Kararı, davalı vekili temyiz etmiştir.
1- Dava, taraflar arasında düzenlenen “Wind of Anatolia” isimli proje sözleşmesine ve sonrasında imzalanan ek sözleşmelere, sponsor bulunmasına ilişkin yapılan sözleşmeye dayalı olarak, davalının ediminin karşılığı 100.000,00 USD’lik kısmını davacıdan aldığı halde, edimini yerine getirmediğinden bahisle, bu miktarın karşılığı olan Türk Lirası’nın faizi ile birlikte tahsili istemine ilişkindir.
5846 sayılı FSEK’in 76. maddesi gereğince, adı geçen kanunun düzenlediği hukukî ilişkilerden doğan davalarda, görevli mahkeme ihtisas mahkemeleridir. Ayrıca, 551, 555, 554 ve 556 sayılı KHK’lardan doğan haklara ilişkin uyuşmazlıkları çözme görevi de ihtisas mahkemelerine bırakılmıştır. Mahkemelerin görevi kanunla düzenlenmiş olup, görev kuralları, kamu düzenine ilişkindir ve temyiz dahil, yargılamanın her aşamasında re’sen dikkate alınır. İhtisas mahkemeleri ile diğer hukuk mahkemeleri arasındaki ilişki, görev ilişkisidir.

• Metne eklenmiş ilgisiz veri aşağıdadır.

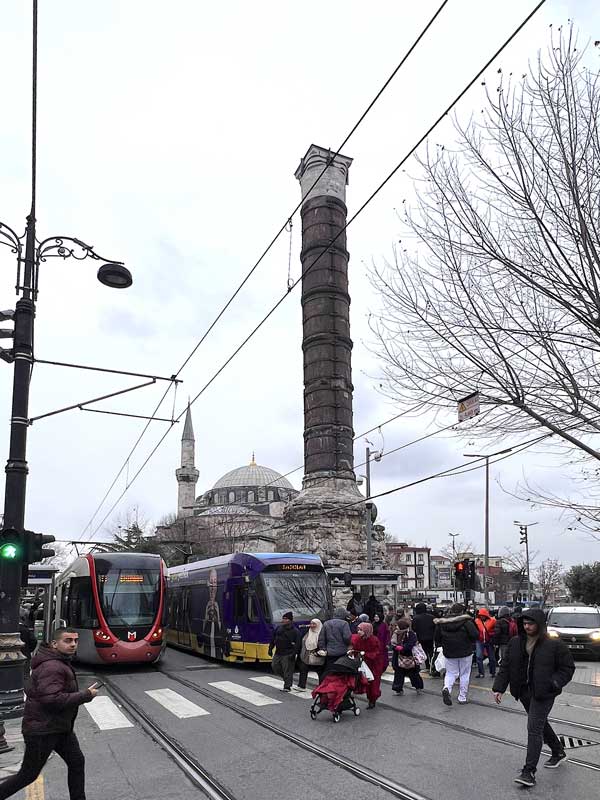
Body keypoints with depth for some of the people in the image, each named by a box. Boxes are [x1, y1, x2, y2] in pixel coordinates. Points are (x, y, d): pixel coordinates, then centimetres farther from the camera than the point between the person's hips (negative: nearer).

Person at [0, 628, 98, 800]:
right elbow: (52, 699, -34)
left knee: (76, 762, 12)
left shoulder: (60, 662, 9)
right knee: (29, 774, 5)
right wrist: (86, 695, -26)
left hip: (60, 727, 10)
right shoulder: (52, 667, -25)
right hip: (42, 730, -10)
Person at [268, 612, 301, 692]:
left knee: (287, 670, -2)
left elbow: (297, 644, -12)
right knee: (274, 666, 10)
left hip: (288, 654, -6)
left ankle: (287, 686, 10)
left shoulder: (294, 631, -9)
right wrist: (270, 648, 11)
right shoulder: (278, 628, 8)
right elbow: (273, 639, 15)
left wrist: (294, 653, -19)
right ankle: (284, 677, 32)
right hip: (278, 653, 6)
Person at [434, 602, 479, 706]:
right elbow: (476, 635, -16)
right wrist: (470, 643, 5)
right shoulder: (466, 621, -13)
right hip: (465, 653, -2)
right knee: (464, 674, 12)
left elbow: (436, 639, 3)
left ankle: (446, 688, -14)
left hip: (449, 653, 2)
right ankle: (462, 697, 17)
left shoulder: (441, 623, -2)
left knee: (450, 673, 13)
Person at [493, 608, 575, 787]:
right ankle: (558, 752, 45)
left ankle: (529, 772, -5)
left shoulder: (554, 645, -12)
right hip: (524, 691, 6)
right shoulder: (515, 642, 2)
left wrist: (554, 683, -18)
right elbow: (505, 666, 6)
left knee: (534, 729, -10)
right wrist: (499, 688, -1)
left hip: (543, 693, -6)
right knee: (541, 724, 21)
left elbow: (568, 668, -4)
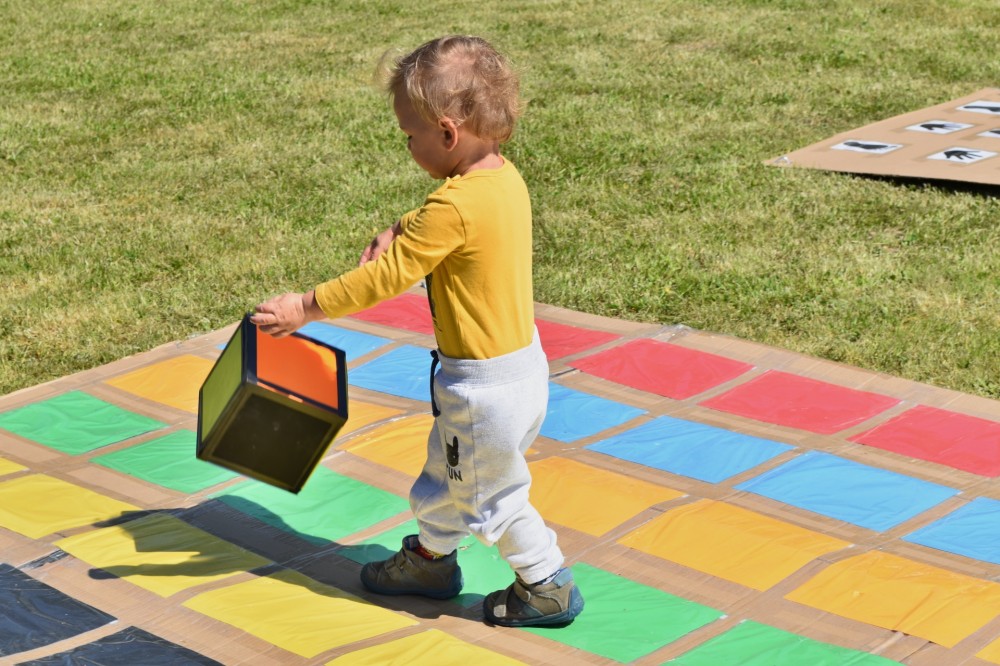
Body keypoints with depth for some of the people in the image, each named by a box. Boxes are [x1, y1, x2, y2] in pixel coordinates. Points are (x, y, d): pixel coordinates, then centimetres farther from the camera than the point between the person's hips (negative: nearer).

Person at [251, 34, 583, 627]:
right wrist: (398, 231, 0)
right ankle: (431, 560, 44)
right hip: (521, 361, 10)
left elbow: (384, 278, -23)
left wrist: (306, 307, -15)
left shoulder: (457, 206, -28)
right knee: (447, 469, 27)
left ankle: (549, 587, 28)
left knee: (492, 493, 12)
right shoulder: (504, 176, -1)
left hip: (487, 383, -10)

Bu durumda, dava dilekçesindeki açıklamalar, taraflar arasında imzalanan sözleşme hükümleri ve dava dosyası içerisindeki tarafların iddia ve savunmaları itibariyle, uyuşmazlığın çözümünde 5846 sayılı FSEK’in uygulama alanı olmamakla, uyuşmazlığın çözümünde fikri sınai haklar hukuk mahkemesinin görevli bulunmadığı nazara alınarak mahkemece görevsizlik kararı verilmesi gerekirken işin esasına girilerek yazılı şekilde hüküm tesisi doğru görülmemiş, kararın açıklanan nedenle bozulması gerekmiştir.
2- Bozma neden ve şekline göre davalı vekilinin temyiz itirazlarının şimdilik incelenmesine yer olmadığına karar vermek gerekmiştir.
SONUÇ:Yukarıda (1) numaralı bentte açıklanan nedenlerle kararın BOZULMASINA, (2) numaralı bentte açıklanan nedenlerle davalı vekilinin temyiz itirazlarının şimdilik incelenmesine yer olmadığına, takdir olunan 1.480,00 TL duruşma vekalet ücretinin davacıdan alınarak davalıya verilmesine, ödediği peşin temyiz harcının isteği halinde temyiz edene iadesine, 13/04/2017 tarihinde oybirliğiyle karar verildi.